DOCUMENT EXCERPT Block Start

To investigate possible mechanisms underlying the lack of therapeutic efficacy with Tc17-1 cells, 7 days after adoptive transfer of T-cells we isolated the transferred T-cells from glioma-draining CLNs11 and measured cytokine production and cytotoxicity (figure 2B,C). The vast majority of both Tc1 and Tc17-1 cells produced IFN-γ, while IL-17 production in Tc17-1 cells largely diminished (figure 2B). These observations are consistent with a previous report that IL-17-producing CD8⁺ T-cells convert to IFN-γ-producing phenotype in vivo.12 However, despite the robust IFN-γ production, the antigen-specific cytotoxicity of Tc17-1 cells remained lower than that of Tc1 cells (figure 2C).

Very late activation antigen (VLA)-4 expression on T-cells mediates T-cell homing into the CNS,11 13 and we have reported that poly-ICLC enhances VLA-4 expression and glioma-homing of vaccine-reactive T-cells, thereby extending the survival of GL261 glioma-bearing mice.14 We, therefore, evaluated the addition of poly-ICLC and the hgp100_25-33 peptide vaccine on adoptive transfer of Pmel-1 Tc1 or Tc17-1 cells in the GL261-Quad glioma model. While the combination of poly-ICLC and peptide vaccine did not prolong the survival, mice receiving Tc17-1 or Tc1 cells showed equally prolonged survival when they also received poly-ICLC and the peptide vaccine (median survival time: 57.5 days with TMZ, 61 days with TMZ+poly+vaccine, 92.5 days with TMZ+poly+vaccine+Tc1 and 91 days with TMZ+poly+vaccine+Tc17-1) (figure 3A). There was no significant difference in median survival time between mice receiving Tc17-1 or Tc1 cells (p=0.6751). We then evaluated the effects of poly-ICLC and the peptide vaccine on Pmel-1-derived (CD90.1⁺) T-cells. Poly-ICLC+vaccine increased the percentage of VLA-4⁺ and IFN-γ⁺ cells in mice that received Tc17-1 cells (figure 3B,C), although the frequency of VLA-4⁺ cells was lower in Tc17-1 than in Tc1 cells even after the poly-ICLC+vaccine (figure 3B). The percentage of VLA-4⁺ cells among Tc1 cells slightly decreased with the poly-ICLC+vaccine. In the spleen on day 3 following the T-cell transfer, Tc17-1 cells showed a trend for higher frequency among all CD8⁺ cells compared with Tc1 cells regardless of the additional treatment (figure 3D). The migration of transferred T-cells in brain tumor tissues was detectable at variable levels on day 25 (figure 3E) in all treatment groups but not on day 3 (data not shown).

DOCUMENT EXCERPT Block End

◆ **INSTRUCTIONS TO FOLLOW**
Translate this sentence from the excerpt on T-cell therapy in glioma into Spanish: "There was no significant difference in median survival time between mice receiving Tc17-1 or Tc1 cells (p=0.6751)." None of the work here depends on the rows.

GIVEN ENTRIES Block Start

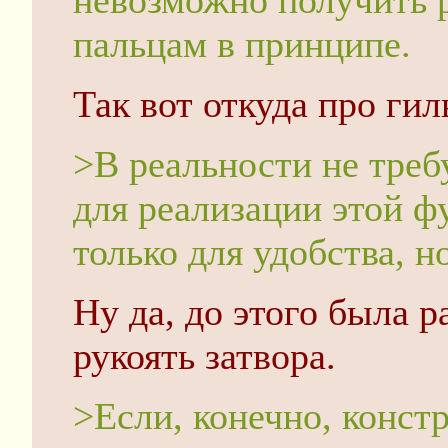
невозможно получить р
пальцам в принципе.
Так вот откуда про гил
>В реальности не треб
для реализации этой ф
только для удобства, н
Ну да, до этого была р
рукоять затвора.
>Если, конечно, конст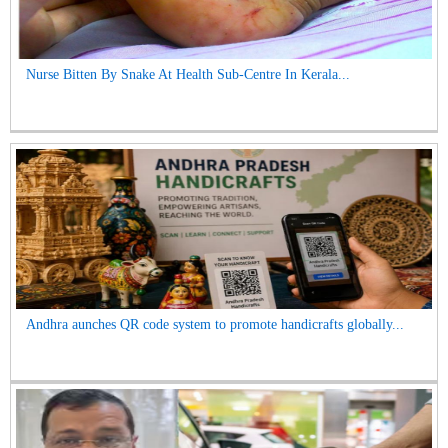
Nurse Bitten By Snake At Health Sub-Centre In Kerala...
Andhra aunches QR code system to promote handicrafts globally...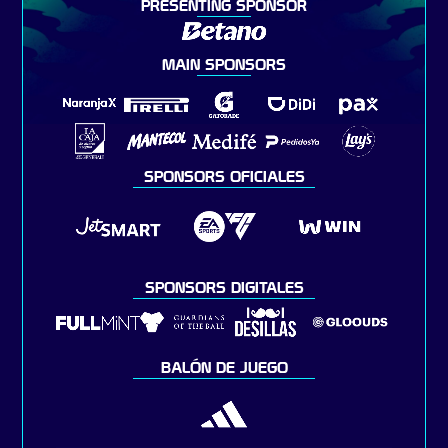
PRESENTING SPONSOR
MAIN SPONSORS
SPONSORS OFICIALES
SPONSORS DIGITALES
BALÓN DE JUEGO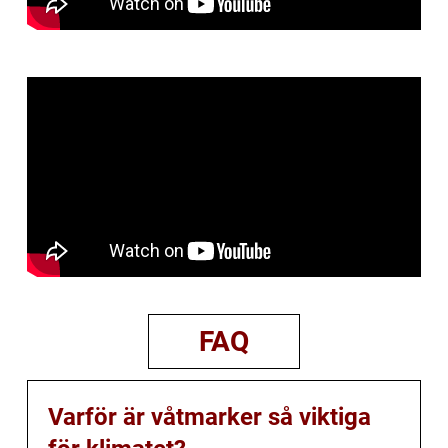
FAQ
Varför är våtmarker så viktiga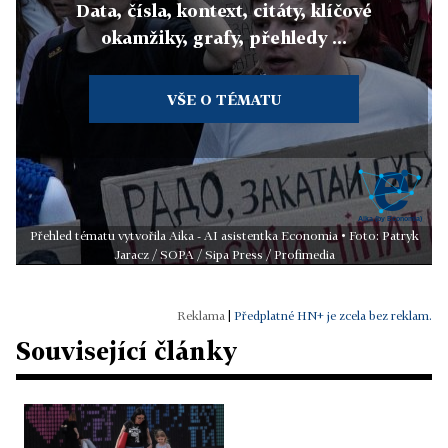
Data, čísla, kontext, citáty, klíčové
okamžiky, grafy, přehledy ...
VŠE O TÉMATU
Přehled tématu vytvořila Aika - AI asistentka Economia • Foto: Patryk
Jaracz / SOPA / Sipa Press / Profimedia
|
Předplatné HN+ je zcela bez reklam.
Související články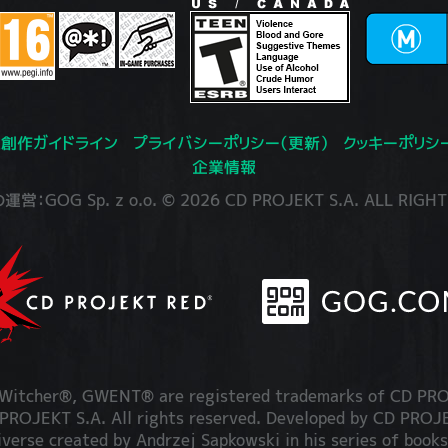
創作ガイドライン
プライバシーポリシー（更新）
クッキーポリシ
企業情報
：GOG Sp. z o.o. © 2026 CD PROJEKT S.A. ALL RIGHT
itcher®, GWENT® are registered trademarks of CD PRO
OJEKT S.A. All rights reserved. Developed by CD PRO
iverse created by Andrzej Sapkowski in his series of books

GIVEN ENTRIES Block End

◆ **PROBLEM SOLUTION**
No hubo una diferencia significativa en la mediana del tiempo de supervivencia entre los ratones que recibieron células Tc17-1 o Tc1 (p=0.6751).